= Text =
--

Saturday, 20 May 2017


 [Author's note: Although I composed this a month after the 911 New York City disaster, it should still be of interest. -----D.M.]
     A couple decades ago I learned how serious Tim LaHaye had become when it came to my pretrib history research----and it wasn't very becoming.
     On January 5, 1981 he had sent a letter from the Scott Memorial Baptist Church he then pastored in the San Diego area to an evangelical publisher in another state. In the letter, which later came into my hands, LaHaye bluntly discussed yours truly and told the recipient: "Praise God you're going to answer this turkey----if I didn't already have 89 irons in the fire I'd take it on----some one should!"
     Back in those days LaHaye was well-known for his bestselling Spirit-Controlled Temperament book (temperaments that fundamentalist and evangelical critics have traced to the world of the occult!). Unfortunately that book didn't reveal the type of temperament LaHaye could possess (a LaHaodicean one?) in order to call me a "turkey." Maybe his pretrib "feathers" had been ruffled by the many evangelical leaders who'd "gobbled" up my research and then praised it during the previous decade:
     In his 1974 book When Is Jesus Coming Again, J. Barton Payne reflected it when he wrote that "the dispensational position...began only in 1830 with J. N. Darby's acceptance of Margaret Macdonald's revelation in Port Glasgow of a dispensationally divided return."
     During the same year Christianity Today called it a "staunch defense" and Moody Monthly (while Jerry Jenkins was a top name there) referred to my "careful, factual sleuthing."

--

= Given information =
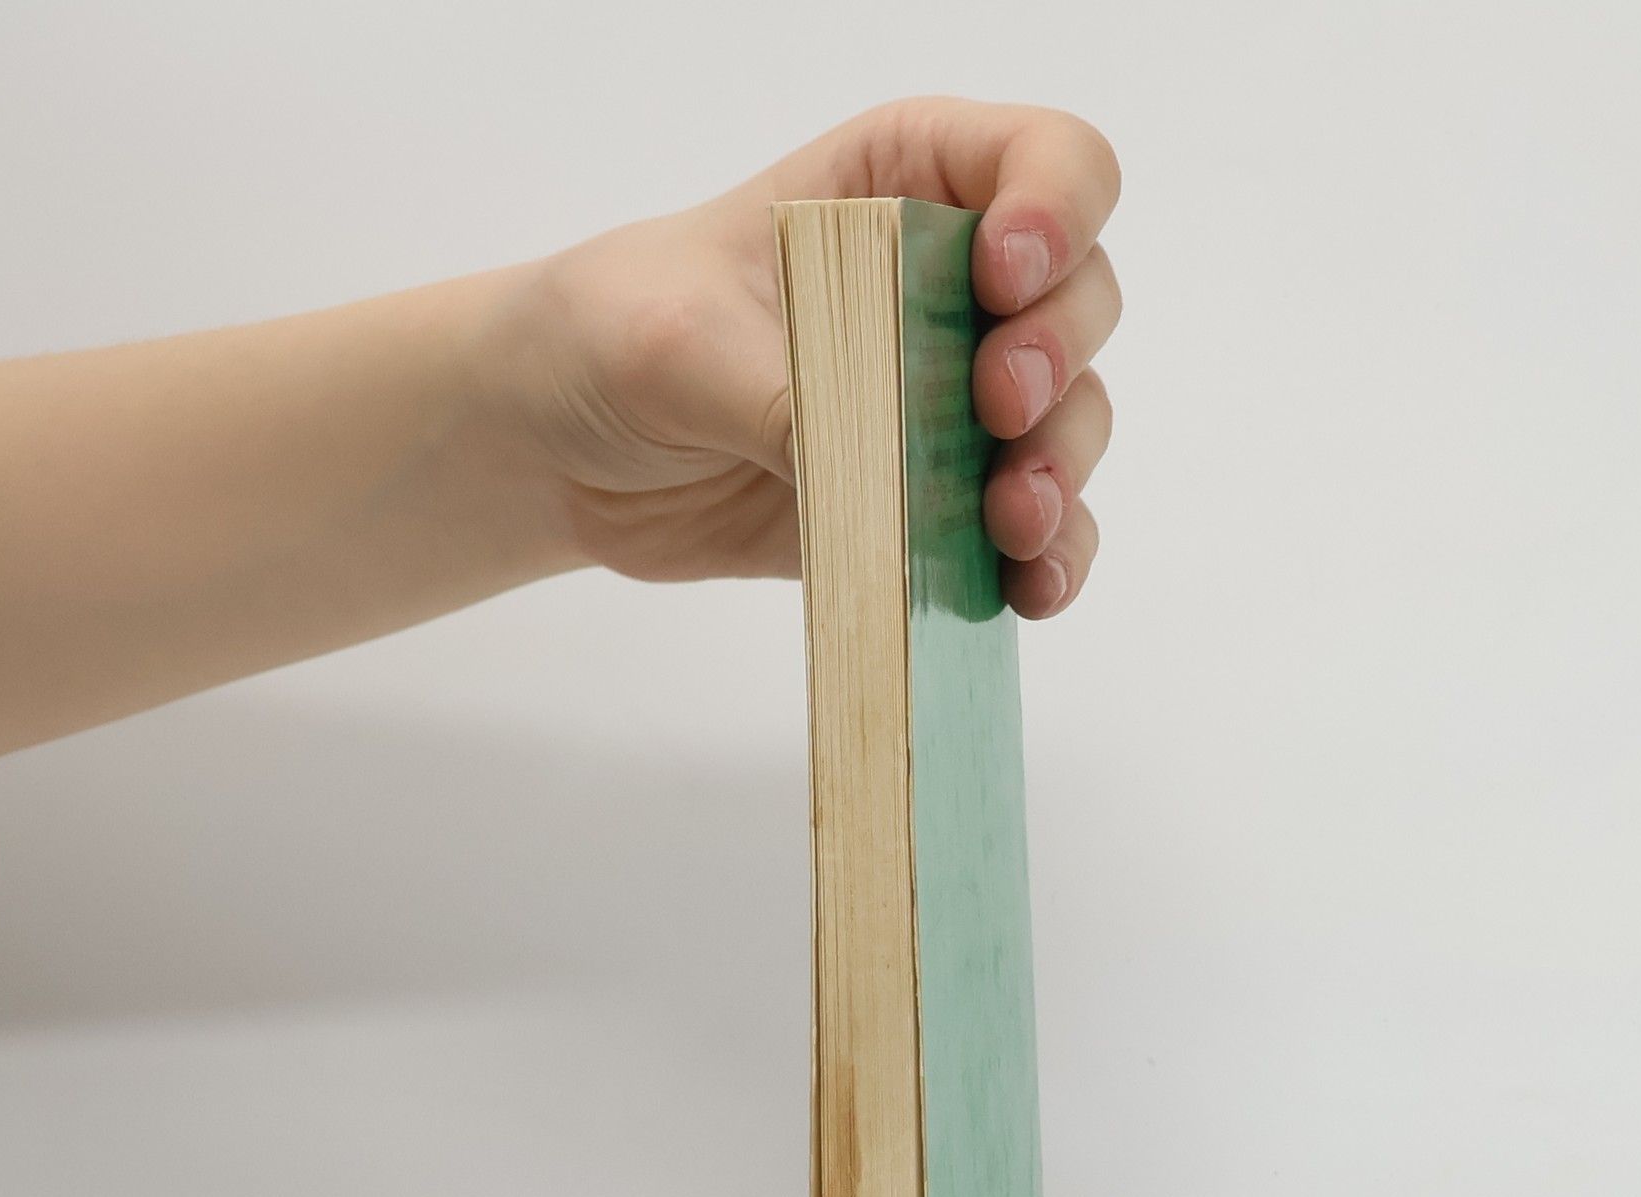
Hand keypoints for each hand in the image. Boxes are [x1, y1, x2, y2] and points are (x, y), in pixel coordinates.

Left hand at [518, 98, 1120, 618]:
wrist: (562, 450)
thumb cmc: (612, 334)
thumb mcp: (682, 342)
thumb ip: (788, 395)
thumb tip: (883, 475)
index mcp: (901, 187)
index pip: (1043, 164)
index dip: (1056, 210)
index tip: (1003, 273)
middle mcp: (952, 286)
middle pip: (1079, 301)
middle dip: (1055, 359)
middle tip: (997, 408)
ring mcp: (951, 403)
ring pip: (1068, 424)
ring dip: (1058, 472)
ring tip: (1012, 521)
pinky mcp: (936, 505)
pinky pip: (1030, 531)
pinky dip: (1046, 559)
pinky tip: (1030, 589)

--

= What this task involves =
Name every book or periodical that the text about Tim LaHaye's 1981 letter mentions by title.

= Completed exercise =
Spirit-Controlled Temperament
When Is Jesus Coming Again
Christianity Today
Moody Monthly